Over the years many people have practised the art of TAEKWON-DO for many different reasons, whether it is to better one's self, for the sport, for competition, or just to keep fit. In order to do any of the above in the art of TAEKWON-DO there is a certain amount of physical and mental training to do in order to reach the students goal. In this article I hope to explain some of the training programs that can be used to benefit Taekwon-do students in any aspects of there training, to do this I will break it down into three sections. Strength Training, Cardiovascular Conditioning, Flexibility.
The power in Taekwon-do techniques comes primarily from the hips, legs and muscles of the mid section and the upper back. Exercises such as squats, leg press, lunges, rowing, lat pulldowns, incline presses and bench presses will work the major muscle groups. The benefits of strength training will increase muscular strength and endurance, reduce the chances of injury, increases the motor performance (e.g., the ability to preform harder and faster techniques) and changes the body (e.g.; an increase in leaner muscle mass). When the body is put under stress as it is during a Taekwon-do training or resistance training it react in three ways;
(1) Shock-soreness occurs and performance decreases;
(2) Adaptation- the body adapts and performance increases; and
(3) Staleness- adaptation no longer occurs and performance may decrease. By varying the exercisers and changing the training routines the staleness cannot set in, and hopefully performance will only increase.
A hard Taekwon-do work out uses all three energy systems: ATP-PC (phosphagen) system, Anaerobic glycolysis or lactic acid system and aerobic glycolysis. The ATP-PC system, which uses adenosine triphosphate (ATP) and phosphocreatine (PC) as a basic source of energy (1) is used during short, explosive bursts of energy that last about 20 seconds or less, such as during a free sparring match or board breaking. The half life for this system is about 20 seconds, so it will take approximately two minutes to recover 98 percent of the ATP-PC stores.
Anaerobic glycolysis or lactic acid system involves an incomplete breakdown of carbohydrates to lactic acid, a by product of anaerobic glycolysis. When lactic acid accumulates to high levels in the blood and muscle, it causes muscle fatigue (2). This energy system supplies most of the energy for 30 seconds to three minutes of intense activity, such as free sparring, floor drills or patterns. The half life for lactic acid is about 25 minutes; an 87.5 percent recovery will occur within one how and fifteen minutes. Aerobic glycolysis supplies energy for bouts longer than two or three minutes. It is important to point out that all three systems operate together. However, depending on the intensity and duration of the activity, the body will choose one system over the other as it main source of energy. (2). It is an important concept for Taekwon-Do students in training the different energy systems.
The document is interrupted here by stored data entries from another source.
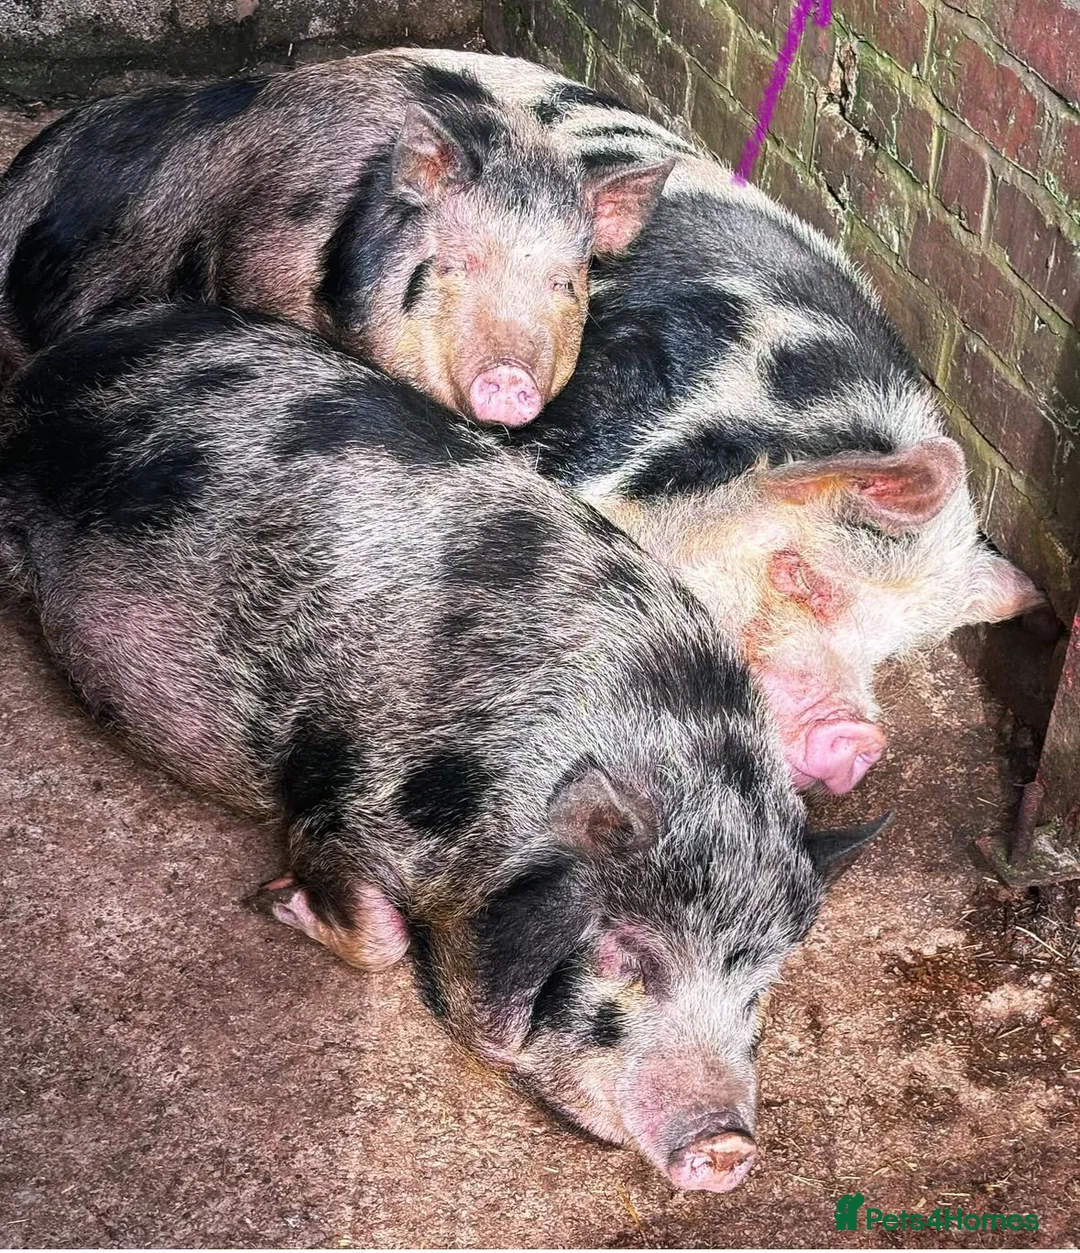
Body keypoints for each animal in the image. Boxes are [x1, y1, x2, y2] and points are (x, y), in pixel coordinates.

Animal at [0, 302, 887, 1193]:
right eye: (632, 956)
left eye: (757, 989)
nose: (729, 1145)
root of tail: (57, 363)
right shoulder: (335, 799)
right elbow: (380, 934)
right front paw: (275, 899)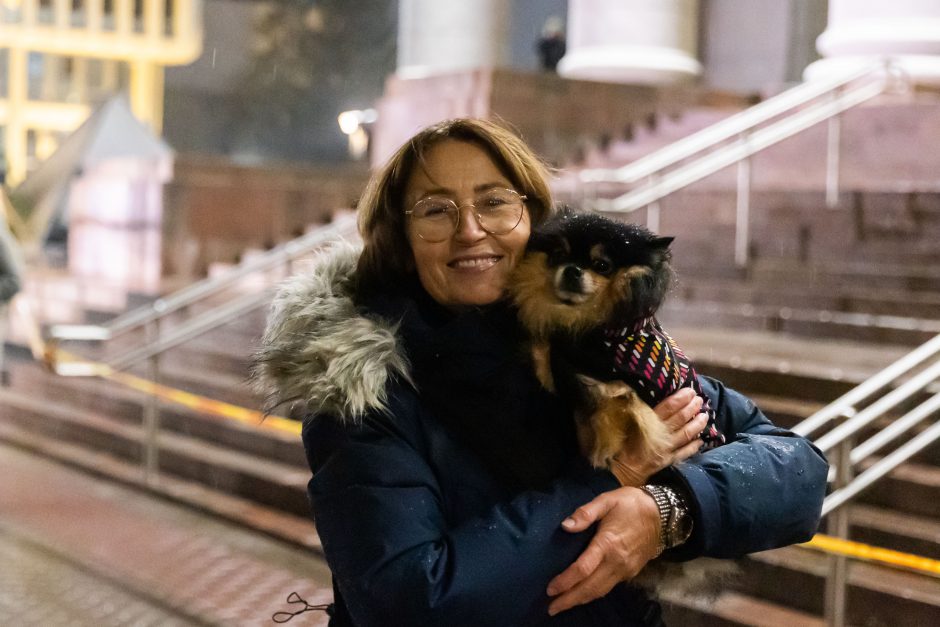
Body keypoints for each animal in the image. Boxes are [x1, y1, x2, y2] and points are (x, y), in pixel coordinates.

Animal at [510, 211, 724, 472]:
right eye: (559, 254)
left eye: (602, 265)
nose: (572, 270)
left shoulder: (634, 389)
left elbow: (612, 406)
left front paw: (602, 452)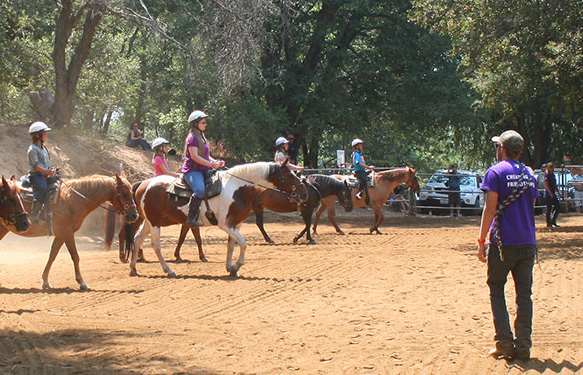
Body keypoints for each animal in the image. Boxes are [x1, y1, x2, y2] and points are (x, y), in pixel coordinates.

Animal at [125, 160, 310, 278]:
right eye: (289, 175)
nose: (304, 194)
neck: (237, 189)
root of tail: (144, 184)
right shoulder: (226, 225)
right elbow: (243, 244)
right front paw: (236, 266)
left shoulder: (236, 224)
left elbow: (231, 245)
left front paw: (230, 268)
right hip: (155, 222)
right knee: (155, 245)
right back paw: (168, 270)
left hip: (149, 222)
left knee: (138, 239)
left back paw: (133, 268)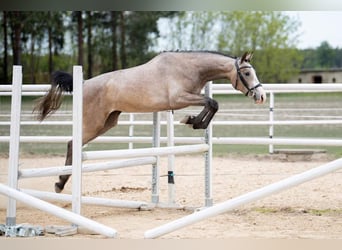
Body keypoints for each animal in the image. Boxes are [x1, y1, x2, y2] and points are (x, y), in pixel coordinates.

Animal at [33, 50, 266, 191]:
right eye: (247, 73)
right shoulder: (178, 99)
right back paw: (60, 183)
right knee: (72, 144)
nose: (261, 96)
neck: (190, 67)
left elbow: (212, 104)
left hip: (108, 122)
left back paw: (61, 182)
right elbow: (212, 102)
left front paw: (193, 121)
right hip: (93, 122)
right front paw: (192, 121)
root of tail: (83, 84)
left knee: (73, 144)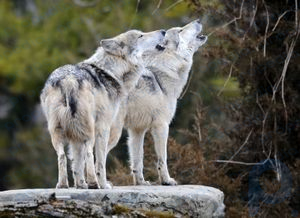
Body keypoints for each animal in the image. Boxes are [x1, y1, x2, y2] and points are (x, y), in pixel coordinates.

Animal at [39, 29, 165, 189]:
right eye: (140, 35)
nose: (163, 31)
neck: (110, 72)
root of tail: (69, 80)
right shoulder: (103, 127)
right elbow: (100, 161)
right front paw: (102, 184)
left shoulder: (75, 136)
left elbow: (77, 164)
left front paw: (80, 185)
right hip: (89, 131)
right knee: (89, 154)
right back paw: (95, 183)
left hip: (58, 132)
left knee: (62, 156)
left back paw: (63, 185)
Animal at [108, 19, 209, 186]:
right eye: (180, 30)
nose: (199, 20)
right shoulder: (161, 126)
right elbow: (163, 158)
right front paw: (166, 180)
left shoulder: (137, 130)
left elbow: (138, 160)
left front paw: (141, 183)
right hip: (113, 133)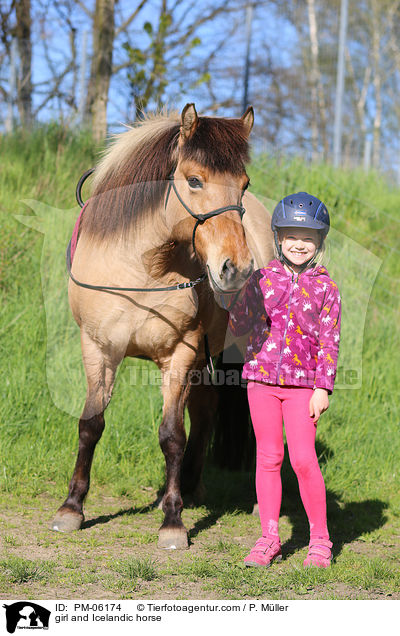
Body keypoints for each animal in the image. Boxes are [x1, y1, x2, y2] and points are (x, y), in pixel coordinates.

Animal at [51, 103, 272, 548]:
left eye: (243, 184)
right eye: (194, 180)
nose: (237, 269)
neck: (142, 269)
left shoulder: (180, 352)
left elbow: (172, 435)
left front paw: (173, 521)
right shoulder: (97, 348)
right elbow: (90, 424)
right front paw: (72, 508)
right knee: (205, 411)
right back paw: (192, 486)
For example if the student is interested in explosive short bursts of energy during sparring then all three systems should be trained. How ever the ATP-PC system should be emphasised. On the other hand, if the student is interested in pattern competition or longer bouts of free sparring ,then the lactic acid and aerobic systems should be emphasised. Since most students practise both patterns and free sparring during tournaments it wise to change the training routine so as all three energy systems are used. The benefits of cardiovascular conditioning incudes a decrease in body fats increase in oxygen intake, a decrease in the likelihood of coronary artery disease and an increase in physical performance.
flexibility is one area that Taekwon-Do students concentrate on heavily in training. A lack of flexibility could decrease performance and lead to injury. Since flexibility is joint specific it is recommended that concentration is put on specific muscles, including the shoulders, back, hips, knees and ankles. Flexibility training should be practice daily, preferably at the end of a training when the body temperature is high so as there is less chance of injury. Three stretching techniques improve flexibility .
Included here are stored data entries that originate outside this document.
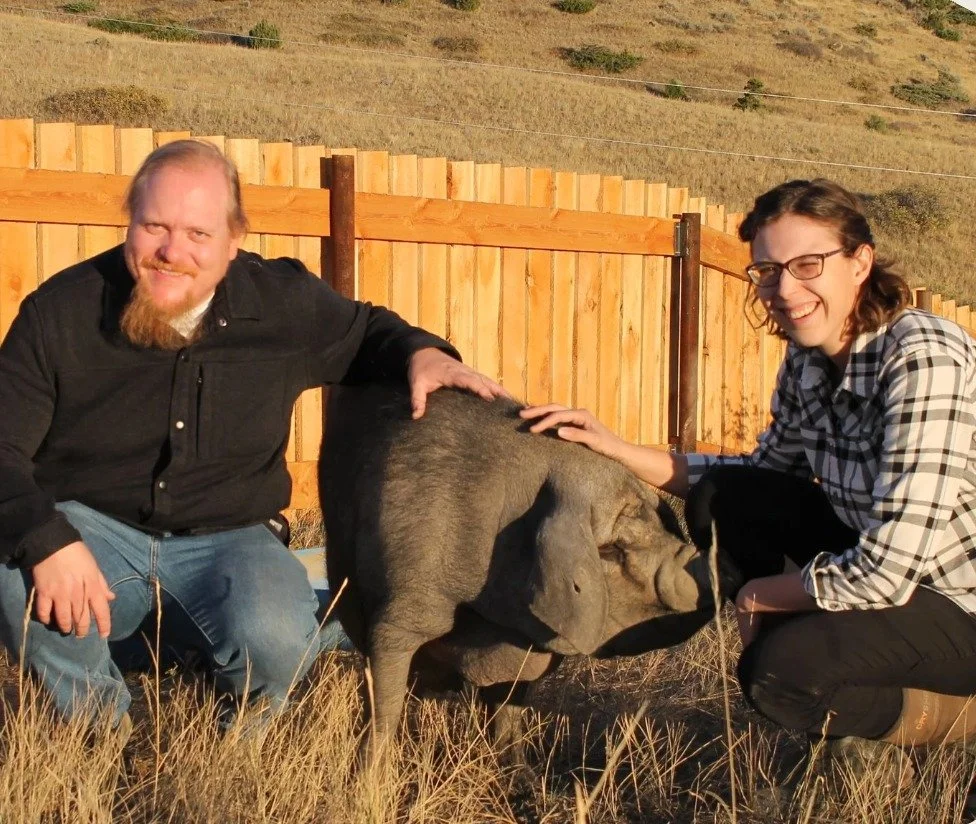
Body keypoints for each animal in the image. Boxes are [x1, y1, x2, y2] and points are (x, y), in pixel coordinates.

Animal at [319, 382, 740, 755]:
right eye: (610, 549)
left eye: (658, 521)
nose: (707, 559)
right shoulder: (398, 618)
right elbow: (384, 712)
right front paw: (368, 786)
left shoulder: (528, 640)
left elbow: (509, 711)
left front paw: (518, 773)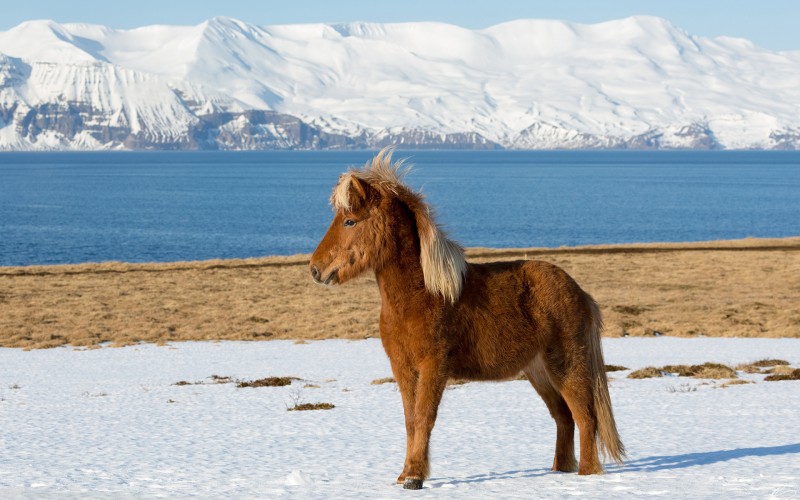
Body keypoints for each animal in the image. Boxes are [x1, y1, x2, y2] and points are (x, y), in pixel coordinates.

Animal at [310, 148, 628, 488]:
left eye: (349, 221)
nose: (315, 269)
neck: (422, 294)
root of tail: (579, 293)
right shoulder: (403, 367)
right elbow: (410, 420)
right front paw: (405, 473)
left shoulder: (434, 366)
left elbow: (424, 417)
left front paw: (415, 476)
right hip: (538, 371)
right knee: (564, 417)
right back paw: (560, 469)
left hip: (566, 365)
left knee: (585, 416)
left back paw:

(1) Static -allows the student to move the joint to the end of the range of motion (ROM) and hold the position for 10*60 seconds.
(2) PNF (Proprioceptive Neuromuscular Facilitation) stretching allows the student to move to the end of the motion (ROM), isometrically contract the agonist muscle group for about 6-10 seconds, relax, hold and then repeat.
(3) Ballistic - utilises sudden, jerky, bouncing motions to move past the normal ROM. Although ballistic stretching may increase flexibility, it is not recommend due to the increased risk of injury. Because a Taekwon-Do student needs to be fairly flexible in most muscle groups it is a good idea to use all three stretching techniques during a training session. After a quick aerobic warm up static stretching can be done for 10-15 minutes, then while doing basic exercisers ballistic stretching could be done, at this time in the session the body should be warm to lesson the chances of injury. At the end of a session is a good time to do PNF stretching as the muscles relax after a hard work out. The beauty with stretching is that it can be done at any time of the day/night and just about any where you are at any given time. One could be at home watching television and decide to do some PNF stretching or at work and do some static stretching.
The ideal exercise program for any active sport would be to combine all the above training systems together to obtain peak fitness and health. In order to achieve this one must take a bit from each system and incorporate it into their Taekwon-do program, unless one has 24 hours to train each day. Remembering that Taekwon-do is the art that we are training in, it is important not to over train in other areas neglect our TAEKWON-DO-do training.